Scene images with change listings
※ ※ ※

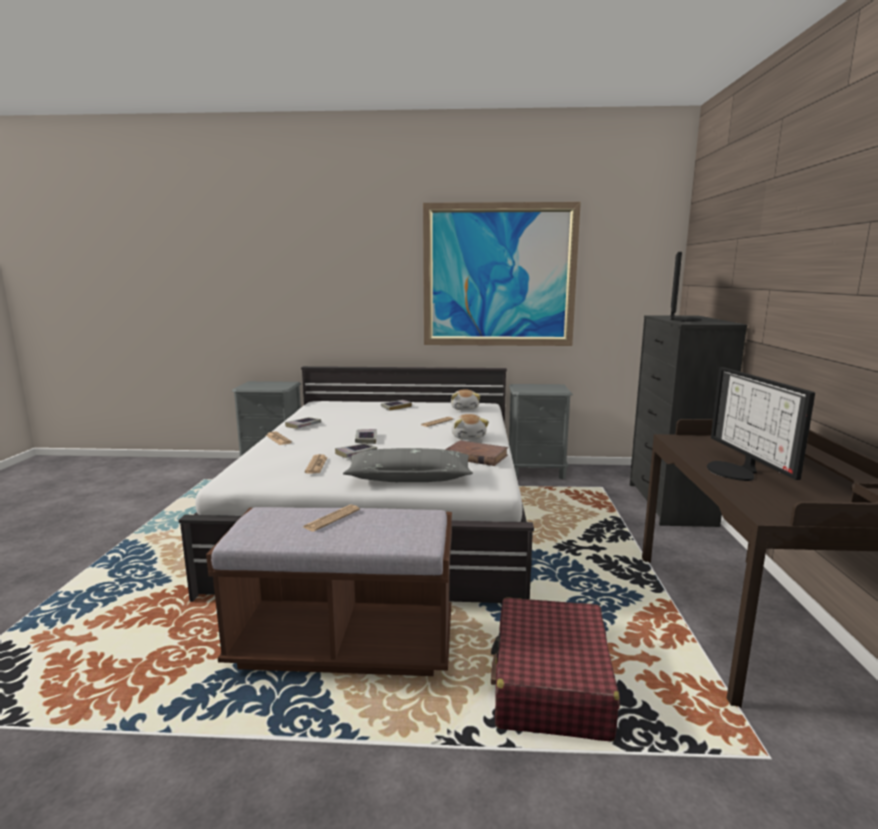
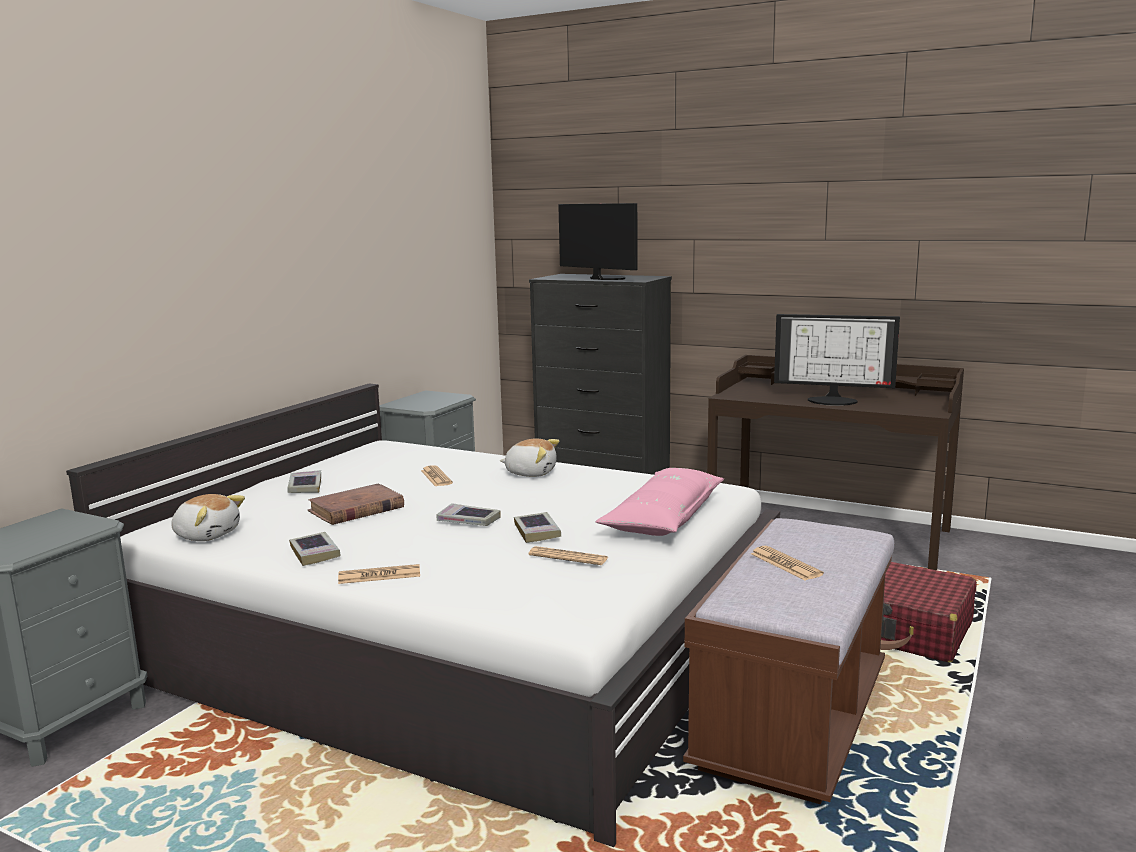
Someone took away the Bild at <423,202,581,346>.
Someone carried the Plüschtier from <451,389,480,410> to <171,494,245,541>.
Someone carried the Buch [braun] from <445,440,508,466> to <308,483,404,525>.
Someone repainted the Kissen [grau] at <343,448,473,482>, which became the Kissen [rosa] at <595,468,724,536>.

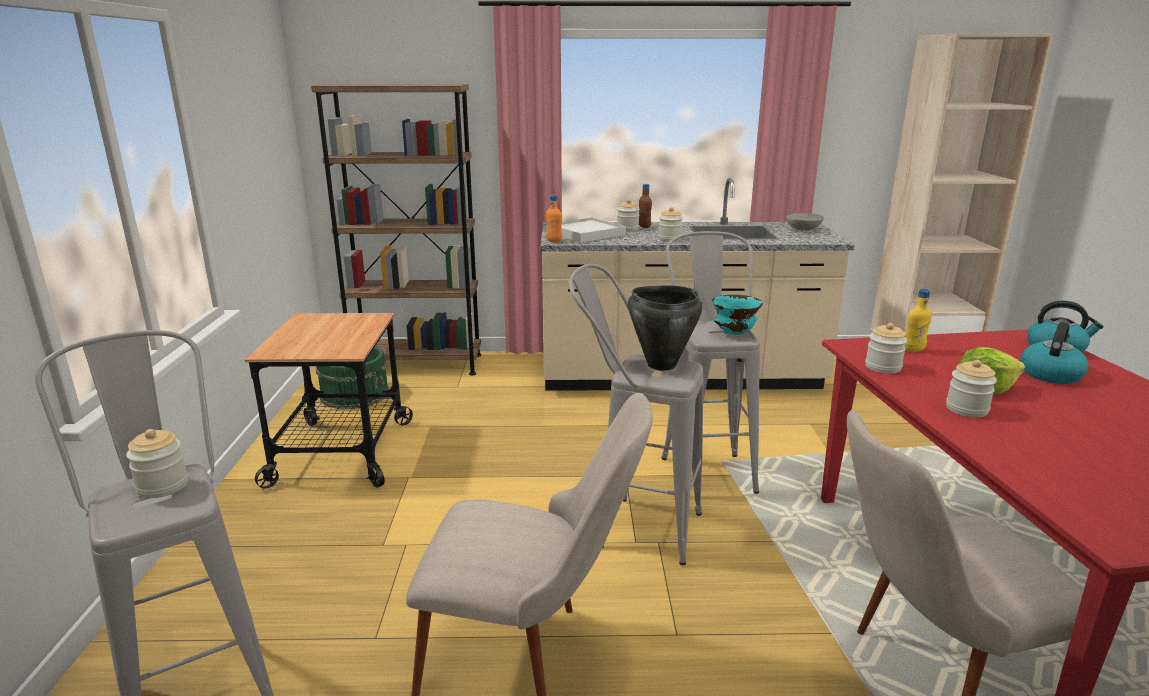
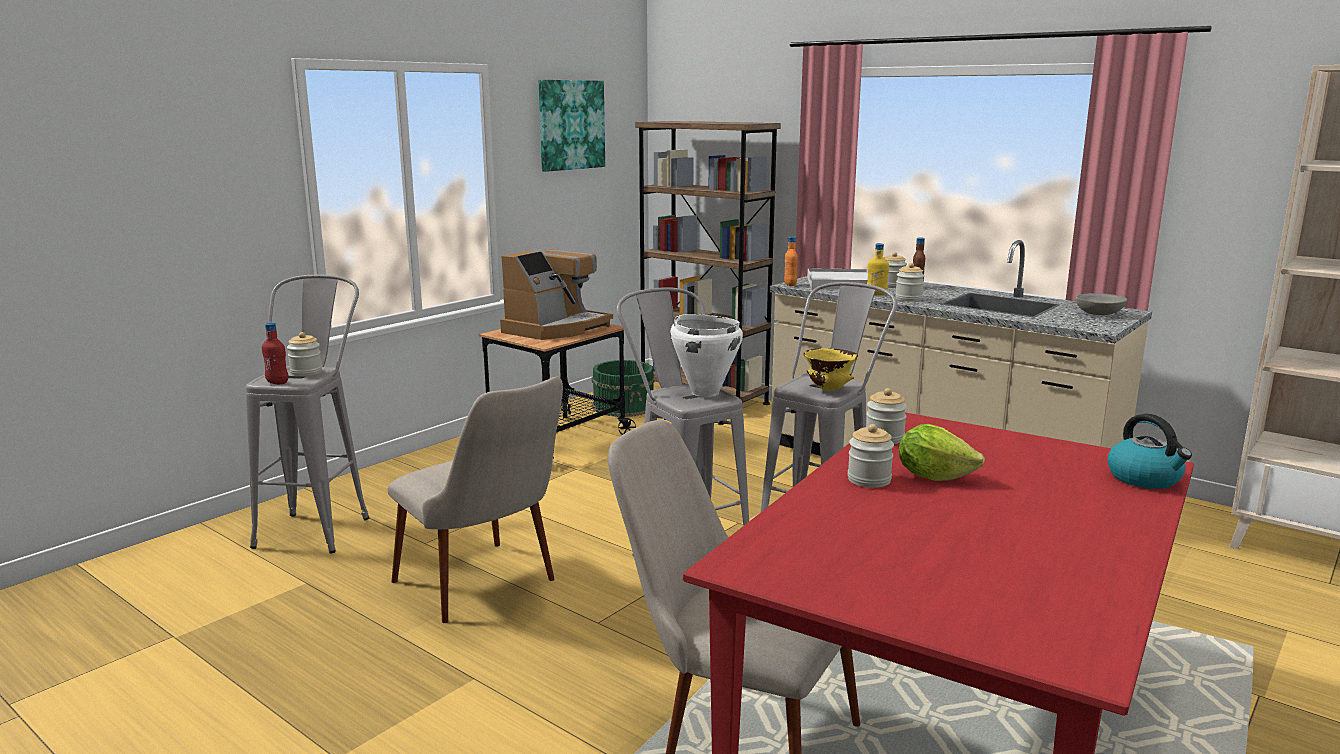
Someone repainted the Kochtopf [schwarz] at <628,285,702,371>, which became the Kochtopf [weiß] at <670,314,743,397>.
Someone carried the Flasche [gelb] from <905,289,932,352> to <867,243,889,295>.
Someone repainted the Schüssel [türkis] at <712,295,763,335>, which became the Schüssel [gelb] at <804,348,858,391>.
Someone took away the Wasserkessel at <1020,322,1089,384>.
Someone put up the Bild at <539,80,605,172>.
Someone put down the Kaffeemaschine at <500,249,613,340>.
Someone put down the Flasche [rot] at <262,322,289,384>.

※ ※ ※

EXERCISE PROMPT | Transcribe, word for word, the line holding "Someone repainted the Kissen" and all lines after it in the entries above, ending with the last. Only those lines; no pictures.

SOLUTION FOR THIS EXERCISE |
Someone repainted the Kissen [grau] at <343,448,473,482>, which became the Kissen [rosa] at <595,468,724,536>.

Someone repainted the Kochtopf [schwarz] at <628,285,702,371>, which became the Kochtopf [weiß] at <670,314,743,397>.
Someone carried the Flasche [gelb] from <905,289,932,352> to <867,243,889,295>.
Someone repainted the Schüssel [türkis] at <712,295,763,335>, which became the Schüssel [gelb] at <804,348,858,391>.
Someone took away the Wasserkessel at <1020,322,1089,384>.
Someone put up the Bild at <539,80,605,172>.
Someone put down the Kaffeemaschine at <500,249,613,340>.
Someone put down the Flasche [rot] at <262,322,289,384>.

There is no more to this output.